-- Information given follows --
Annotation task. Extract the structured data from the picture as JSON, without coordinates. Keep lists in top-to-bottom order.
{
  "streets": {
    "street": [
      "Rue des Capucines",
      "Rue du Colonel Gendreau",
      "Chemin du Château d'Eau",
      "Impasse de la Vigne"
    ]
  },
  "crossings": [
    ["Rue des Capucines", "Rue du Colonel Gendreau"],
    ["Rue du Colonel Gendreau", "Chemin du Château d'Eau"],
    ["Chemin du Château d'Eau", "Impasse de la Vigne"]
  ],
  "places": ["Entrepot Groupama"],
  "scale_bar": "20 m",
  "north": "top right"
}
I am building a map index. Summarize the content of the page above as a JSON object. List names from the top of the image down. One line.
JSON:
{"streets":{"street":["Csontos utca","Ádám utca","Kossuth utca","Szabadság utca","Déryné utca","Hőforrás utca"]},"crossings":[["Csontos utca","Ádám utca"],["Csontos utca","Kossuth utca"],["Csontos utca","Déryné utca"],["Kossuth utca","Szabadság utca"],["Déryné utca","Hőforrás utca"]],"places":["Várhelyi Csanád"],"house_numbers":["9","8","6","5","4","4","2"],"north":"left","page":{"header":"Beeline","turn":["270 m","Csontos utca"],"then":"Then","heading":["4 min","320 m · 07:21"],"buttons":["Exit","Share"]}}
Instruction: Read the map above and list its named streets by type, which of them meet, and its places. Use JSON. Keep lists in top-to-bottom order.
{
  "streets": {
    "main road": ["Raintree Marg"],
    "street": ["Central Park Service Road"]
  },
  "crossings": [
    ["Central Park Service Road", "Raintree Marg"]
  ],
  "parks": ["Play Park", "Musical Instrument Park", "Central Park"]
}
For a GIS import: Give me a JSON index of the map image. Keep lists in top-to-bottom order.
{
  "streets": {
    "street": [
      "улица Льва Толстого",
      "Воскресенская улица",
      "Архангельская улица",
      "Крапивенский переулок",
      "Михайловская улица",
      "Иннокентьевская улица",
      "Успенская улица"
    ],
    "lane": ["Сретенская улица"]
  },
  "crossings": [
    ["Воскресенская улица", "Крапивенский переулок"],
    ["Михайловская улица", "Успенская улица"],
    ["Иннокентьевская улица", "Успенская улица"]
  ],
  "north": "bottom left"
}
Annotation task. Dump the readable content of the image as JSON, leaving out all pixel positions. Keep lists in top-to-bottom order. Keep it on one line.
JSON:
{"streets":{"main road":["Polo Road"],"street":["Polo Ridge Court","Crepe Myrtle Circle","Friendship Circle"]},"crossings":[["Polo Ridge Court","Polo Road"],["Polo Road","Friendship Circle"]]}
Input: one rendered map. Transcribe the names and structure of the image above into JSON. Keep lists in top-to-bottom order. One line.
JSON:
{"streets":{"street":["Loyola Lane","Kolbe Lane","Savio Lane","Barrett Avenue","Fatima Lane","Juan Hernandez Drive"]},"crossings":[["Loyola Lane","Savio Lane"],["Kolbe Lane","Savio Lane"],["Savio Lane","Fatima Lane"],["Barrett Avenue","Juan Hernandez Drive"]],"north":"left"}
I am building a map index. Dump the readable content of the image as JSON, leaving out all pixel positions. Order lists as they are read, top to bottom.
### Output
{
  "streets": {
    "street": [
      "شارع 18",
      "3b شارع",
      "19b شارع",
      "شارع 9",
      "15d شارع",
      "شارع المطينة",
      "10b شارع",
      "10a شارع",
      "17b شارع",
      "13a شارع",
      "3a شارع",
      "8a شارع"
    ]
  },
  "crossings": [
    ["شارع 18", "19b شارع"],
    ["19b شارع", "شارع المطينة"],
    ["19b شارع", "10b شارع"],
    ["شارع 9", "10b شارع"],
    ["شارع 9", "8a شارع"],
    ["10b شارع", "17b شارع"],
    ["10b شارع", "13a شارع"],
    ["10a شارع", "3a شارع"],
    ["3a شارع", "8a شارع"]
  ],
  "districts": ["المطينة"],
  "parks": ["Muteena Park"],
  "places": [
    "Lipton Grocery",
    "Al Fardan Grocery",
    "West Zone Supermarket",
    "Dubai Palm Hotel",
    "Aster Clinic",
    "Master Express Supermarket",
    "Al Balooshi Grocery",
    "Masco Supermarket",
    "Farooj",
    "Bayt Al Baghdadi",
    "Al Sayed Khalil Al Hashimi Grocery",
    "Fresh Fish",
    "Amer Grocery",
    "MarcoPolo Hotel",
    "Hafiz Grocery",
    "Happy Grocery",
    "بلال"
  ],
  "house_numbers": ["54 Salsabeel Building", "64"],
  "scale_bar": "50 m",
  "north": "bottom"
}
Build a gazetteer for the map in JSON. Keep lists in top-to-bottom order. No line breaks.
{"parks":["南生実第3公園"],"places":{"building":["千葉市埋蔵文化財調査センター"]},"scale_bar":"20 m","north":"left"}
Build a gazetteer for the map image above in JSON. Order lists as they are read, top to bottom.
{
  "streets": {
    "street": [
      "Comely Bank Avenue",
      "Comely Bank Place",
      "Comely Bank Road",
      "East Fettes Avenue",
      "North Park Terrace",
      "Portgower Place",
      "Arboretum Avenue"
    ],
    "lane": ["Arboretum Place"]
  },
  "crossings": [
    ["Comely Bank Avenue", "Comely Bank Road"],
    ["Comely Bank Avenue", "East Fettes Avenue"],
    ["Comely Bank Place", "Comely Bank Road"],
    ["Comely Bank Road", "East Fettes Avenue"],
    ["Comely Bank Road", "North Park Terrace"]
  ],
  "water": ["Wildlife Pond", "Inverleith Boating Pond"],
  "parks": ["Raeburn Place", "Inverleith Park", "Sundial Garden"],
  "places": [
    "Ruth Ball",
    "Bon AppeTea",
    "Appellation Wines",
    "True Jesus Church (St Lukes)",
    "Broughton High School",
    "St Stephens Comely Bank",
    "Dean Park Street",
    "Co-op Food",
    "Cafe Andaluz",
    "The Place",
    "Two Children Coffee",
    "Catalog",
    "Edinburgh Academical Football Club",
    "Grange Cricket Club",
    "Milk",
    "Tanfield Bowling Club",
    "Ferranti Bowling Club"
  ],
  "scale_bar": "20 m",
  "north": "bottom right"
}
-- Information given concluded --
Go through the material and report each line that holds the string "leaving".

» Written response
Annotation task. Dump the readable content of the image as JSON, leaving out all pixel positions. Keep lists in top-to-bottom order. Keep it on one line.
I am building a map index. Dump the readable content of the image as JSON, leaving out all pixel positions. Order lists as they are read, top to bottom.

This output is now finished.